HTE_R_learner = Rlearner(MovieLens_CEL, outcome, treatment, controls, n_folds, y_model, ps_model, Rlearner_model)
HTE_R_learner = HTE_R_learner.to_numpy()
estimate with R-learner
fold 1,testing r2 y_learner: 0.019, ps_learner: 0.734
fold 2,testing r2 y_learner: 0.015, ps_learner: 0.739
fold 3,testing r2 y_learner: 0.017, ps_learner: 0.740
fold 4,testing r2 y_learner: 0.017, ps_learner: 0.736
fold 5,testing r2 y_learner: 0.018, ps_learner: 0.725
fold 1, training r2 R-learner: 0.028, testing r2 R-learner: 0.028
fold 2, training r2 R-learner: 0.031, testing r2 R-learner: 0.020
fold 3, training r2 R-learner: 0.029, testing r2 R-learner: 0.029
fold 4, training r2 R-learner: 0.030, testing r2 R-learner: 0.024
fold 5, training r2 R-learner: 0.030, testing r2 R-learner: 0.024

Let’s focus on the estimated HTEs for three randomly chosen users:

print("R-learner:  ",HTE_R_learner[np.array([0,1000,5000])])
R-learner:   [0.05127254 0.08881288 0.10304225]
ATE_R_learner = np.sum(HTE_R_learner)/n
print("Choosing Drama instead of Sci-Fi is expected to improve the rating of all users by",round(ATE_R_learner,4), "out of 5 points.")
Choosing Drama instead of Sci-Fi is expected to improve the rating of all users by 0.0755 out of 5 points.
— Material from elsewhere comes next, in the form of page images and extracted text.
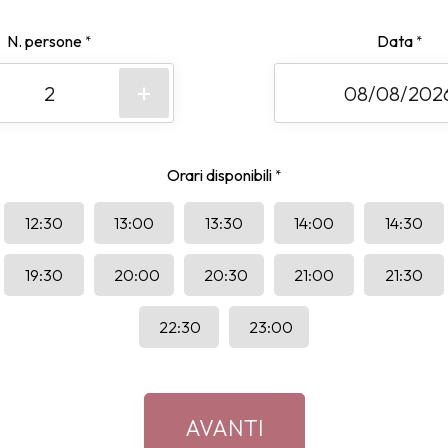
N. persone
Data
*
*
+
Orari disponibili
*
12:30
13:00
13:30
14:00
14:30
19:30
20:00
20:30
21:00
21:30
22:30
23:00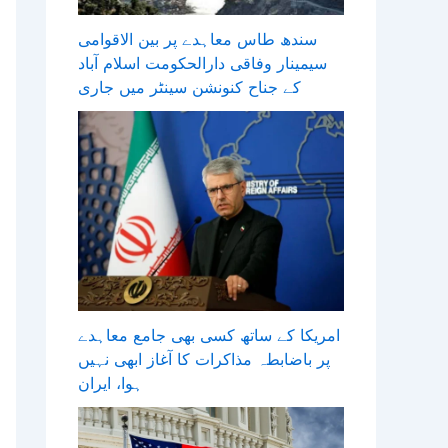
سندھ طاس معاہدے پر بین الاقوامی
سیمینار وفاقی دارالحکومت اسلام آباد
کے جناح کنونشن سینٹر میں جاری
امریکا کے ساتھ کسی بھی جامع معاہدے
پر باضابطہ مذاکرات کا آغاز ابھی نہیں
ہوا، ایران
Conclusion: Choosing Drama instead of Sci-Fi is expected to improve the rating of all users by 0.0755 out of 5 points.

References#

  1. Xinkun Nie and Stefan Wager. Quasi-oracle estimation of heterogeneous treatment effects. Biometrika, 108(2):299–319, 2021.

  2. Peter M Robinson. Root-n-consistent semiparametric regression. Econometrica: Journal of the Econometric Society, pages 931–954, 1988.